Format the lines from all the rows below as a numbered list, and leave out any blank lines.

Items kept in a collection

□ □ □ □ □ □ □

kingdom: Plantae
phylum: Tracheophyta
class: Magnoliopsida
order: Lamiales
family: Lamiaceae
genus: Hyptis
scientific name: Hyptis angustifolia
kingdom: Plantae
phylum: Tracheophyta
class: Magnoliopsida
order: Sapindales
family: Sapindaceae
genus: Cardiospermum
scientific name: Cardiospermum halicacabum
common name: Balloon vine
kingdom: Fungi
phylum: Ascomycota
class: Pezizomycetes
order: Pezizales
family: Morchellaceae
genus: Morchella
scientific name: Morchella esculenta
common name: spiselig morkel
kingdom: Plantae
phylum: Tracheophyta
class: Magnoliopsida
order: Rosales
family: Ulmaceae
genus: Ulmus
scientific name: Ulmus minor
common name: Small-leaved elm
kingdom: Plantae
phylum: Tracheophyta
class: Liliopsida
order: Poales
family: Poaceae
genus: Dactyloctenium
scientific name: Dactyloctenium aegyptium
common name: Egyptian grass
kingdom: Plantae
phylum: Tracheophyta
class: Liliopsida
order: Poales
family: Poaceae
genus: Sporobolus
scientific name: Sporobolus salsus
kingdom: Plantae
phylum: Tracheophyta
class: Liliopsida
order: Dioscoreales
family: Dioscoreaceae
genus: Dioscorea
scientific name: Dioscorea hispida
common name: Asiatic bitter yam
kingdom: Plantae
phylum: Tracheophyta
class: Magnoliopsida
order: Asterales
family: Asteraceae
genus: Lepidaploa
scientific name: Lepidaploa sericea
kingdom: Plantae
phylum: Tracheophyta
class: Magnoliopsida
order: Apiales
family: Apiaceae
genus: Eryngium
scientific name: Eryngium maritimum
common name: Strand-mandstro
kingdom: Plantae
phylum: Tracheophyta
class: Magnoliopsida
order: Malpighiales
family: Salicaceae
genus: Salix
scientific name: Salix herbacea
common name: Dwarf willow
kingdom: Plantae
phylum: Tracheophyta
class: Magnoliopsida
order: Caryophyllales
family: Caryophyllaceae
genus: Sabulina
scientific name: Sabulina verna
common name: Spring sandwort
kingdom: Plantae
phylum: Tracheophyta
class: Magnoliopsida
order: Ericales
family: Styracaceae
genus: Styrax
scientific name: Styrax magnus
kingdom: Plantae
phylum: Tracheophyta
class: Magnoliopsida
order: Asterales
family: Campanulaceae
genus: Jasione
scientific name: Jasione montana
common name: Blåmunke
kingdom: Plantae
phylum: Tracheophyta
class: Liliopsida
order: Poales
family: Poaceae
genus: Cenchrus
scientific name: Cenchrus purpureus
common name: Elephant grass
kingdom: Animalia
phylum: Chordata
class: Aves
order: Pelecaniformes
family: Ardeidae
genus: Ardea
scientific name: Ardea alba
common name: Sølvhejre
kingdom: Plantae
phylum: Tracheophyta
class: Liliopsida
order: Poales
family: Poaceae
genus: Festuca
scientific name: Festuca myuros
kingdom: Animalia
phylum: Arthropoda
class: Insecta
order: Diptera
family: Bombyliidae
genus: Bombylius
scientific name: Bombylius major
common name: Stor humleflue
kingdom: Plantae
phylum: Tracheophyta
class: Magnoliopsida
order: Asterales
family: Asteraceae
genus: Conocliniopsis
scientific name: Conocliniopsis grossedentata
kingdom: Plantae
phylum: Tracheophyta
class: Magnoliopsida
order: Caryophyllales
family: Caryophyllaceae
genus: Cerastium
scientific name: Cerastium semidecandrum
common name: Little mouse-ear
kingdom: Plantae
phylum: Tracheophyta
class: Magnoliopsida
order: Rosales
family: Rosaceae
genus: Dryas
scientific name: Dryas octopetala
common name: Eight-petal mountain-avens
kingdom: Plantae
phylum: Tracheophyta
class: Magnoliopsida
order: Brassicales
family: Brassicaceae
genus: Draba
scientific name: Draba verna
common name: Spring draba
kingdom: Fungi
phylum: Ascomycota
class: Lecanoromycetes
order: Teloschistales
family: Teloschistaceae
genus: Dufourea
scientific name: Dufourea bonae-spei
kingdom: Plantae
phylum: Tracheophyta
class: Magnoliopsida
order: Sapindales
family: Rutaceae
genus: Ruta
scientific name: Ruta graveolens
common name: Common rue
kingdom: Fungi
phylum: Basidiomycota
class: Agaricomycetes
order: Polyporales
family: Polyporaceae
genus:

□ □ □ □ □ □ □

▶ _The response_
1. kingdom: Plantae
2. phylum: Tracheophyta
3. class: Magnoliopsida
4. order: Lamiales
5. family: Lamiaceae
6. genus: Hyptis
7. scientific name: Hyptis angustifolia
8. kingdom: Plantae
9. phylum: Tracheophyta
10. class: Magnoliopsida
11. order: Sapindales
12. family: Sapindaceae
13. genus: Cardiospermum
14. scientific name: Cardiospermum halicacabum
15. common name: Balloon vine
16. kingdom: Fungi
17. phylum: Ascomycota
18. class: Pezizomycetes
19. order: Pezizales
20. family: Morchellaceae
21. genus: Morchella
22. scientific name: Morchella esculenta
23. common name: spiselig morkel
24. kingdom: Plantae
25. phylum: Tracheophyta
26. class: Magnoliopsida
27. order: Rosales
28. family: Ulmaceae
29. genus: Ulmus
30. scientific name: Ulmus minor
31. common name: Small-leaved elm
32. kingdom: Plantae
33. phylum: Tracheophyta
34. class: Liliopsida
35. order: Poales
36. family: Poaceae
37. genus: Dactyloctenium
38. scientific name: Dactyloctenium aegyptium
39. common name: Egyptian grass
40. kingdom: Plantae
41. phylum: Tracheophyta
42. class: Liliopsida
43. order: Poales
44. family: Poaceae
45. genus: Sporobolus
46. scientific name: Sporobolus salsus
47. kingdom: Plantae
48. phylum: Tracheophyta
49. class: Liliopsida
50. order: Dioscoreales
51. family: Dioscoreaceae
52. genus: Dioscorea
53. scientific name: Dioscorea hispida
54. common name: Asiatic bitter yam
55. kingdom: Plantae
56. phylum: Tracheophyta
57. class: Magnoliopsida
58. order: Asterales
59. family: Asteraceae
60. genus: Lepidaploa
61. scientific name: Lepidaploa sericea
62. kingdom: Plantae
63. phylum: Tracheophyta
64. class: Magnoliopsida
65. order: Apiales
66. family: Apiaceae
67. genus: Eryngium
68. scientific name: Eryngium maritimum
69. common name: Strand-mandstro
70. kingdom: Plantae
71. phylum: Tracheophyta
72. class: Magnoliopsida
73. order: Malpighiales
74. family: Salicaceae
75. genus: Salix
76. scientific name: Salix herbacea
77. common name: Dwarf willow
78. kingdom: Plantae
79. phylum: Tracheophyta
80. class: Magnoliopsida
81. order: Caryophyllales
82. family: Caryophyllaceae
83. genus: Sabulina
84. scientific name: Sabulina verna
85. common name: Spring sandwort
86. kingdom: Plantae
87. phylum: Tracheophyta
88. class: Magnoliopsida
89. order: Ericales
90. family: Styracaceae
91. genus: Styrax
92. scientific name: Styrax magnus
93. kingdom: Plantae
94. phylum: Tracheophyta
95. class: Magnoliopsida
96. order: Asterales
97. family: Campanulaceae
98. genus: Jasione
99. scientific name: Jasione montana
100. common name: Blåmunke
101. kingdom: Plantae
102. phylum: Tracheophyta
103. class: Liliopsida
104. order: Poales
105. family: Poaceae
106. genus: Cenchrus
107. scientific name: Cenchrus purpureus
108. common name: Elephant grass
109. kingdom: Animalia
110. phylum: Chordata
111. class: Aves
112. order: Pelecaniformes
113. family: Ardeidae
114. genus: Ardea
115. scientific name: Ardea alba
116. common name: Sølvhejre
117. kingdom: Plantae
118. phylum: Tracheophyta
119. class: Liliopsida
120. order: Poales
121. family: Poaceae
122. genus: Festuca
123. scientific name: Festuca myuros
124. kingdom: Animalia
125. phylum: Arthropoda
126. class: Insecta
127. order: Diptera
128. family: Bombyliidae
129. genus: Bombylius
130. scientific name: Bombylius major
131. common name: Stor humleflue
132. kingdom: Plantae
133. phylum: Tracheophyta
134. class: Magnoliopsida
135. order: Asterales
136. family: Asteraceae
137. genus: Conocliniopsis
138. scientific name: Conocliniopsis grossedentata
139. kingdom: Plantae
140. phylum: Tracheophyta
141. class: Magnoliopsida
142. order: Caryophyllales
143. family: Caryophyllaceae
144. genus: Cerastium
145. scientific name: Cerastium semidecandrum
146. common name: Little mouse-ear
147. kingdom: Plantae
148. phylum: Tracheophyta
149. class: Magnoliopsida
150. order: Rosales
151. family: Rosaceae
152. genus: Dryas
153. scientific name: Dryas octopetala
154. common name: Eight-petal mountain-avens
155. kingdom: Plantae
156. phylum: Tracheophyta
157. class: Magnoliopsida
158. order: Brassicales
159. family: Brassicaceae
160. genus: Draba
161. scientific name: Draba verna
162. common name: Spring draba
163. kingdom: Fungi
164. phylum: Ascomycota
165. class: Lecanoromycetes
166. order: Teloschistales
167. family: Teloschistaceae
168. genus: Dufourea
169. scientific name: Dufourea bonae-spei
170. kingdom: Plantae
171. phylum: Tracheophyta
172. class: Magnoliopsida
173. order: Sapindales
174. family: Rutaceae
175. genus: Ruta
176. scientific name: Ruta graveolens
177. common name: Common rue
178. kingdom: Fungi
179. phylum: Basidiomycota
180. class: Agaricomycetes
181. order: Polyporales
182. family: Polyporaceae
183. genus:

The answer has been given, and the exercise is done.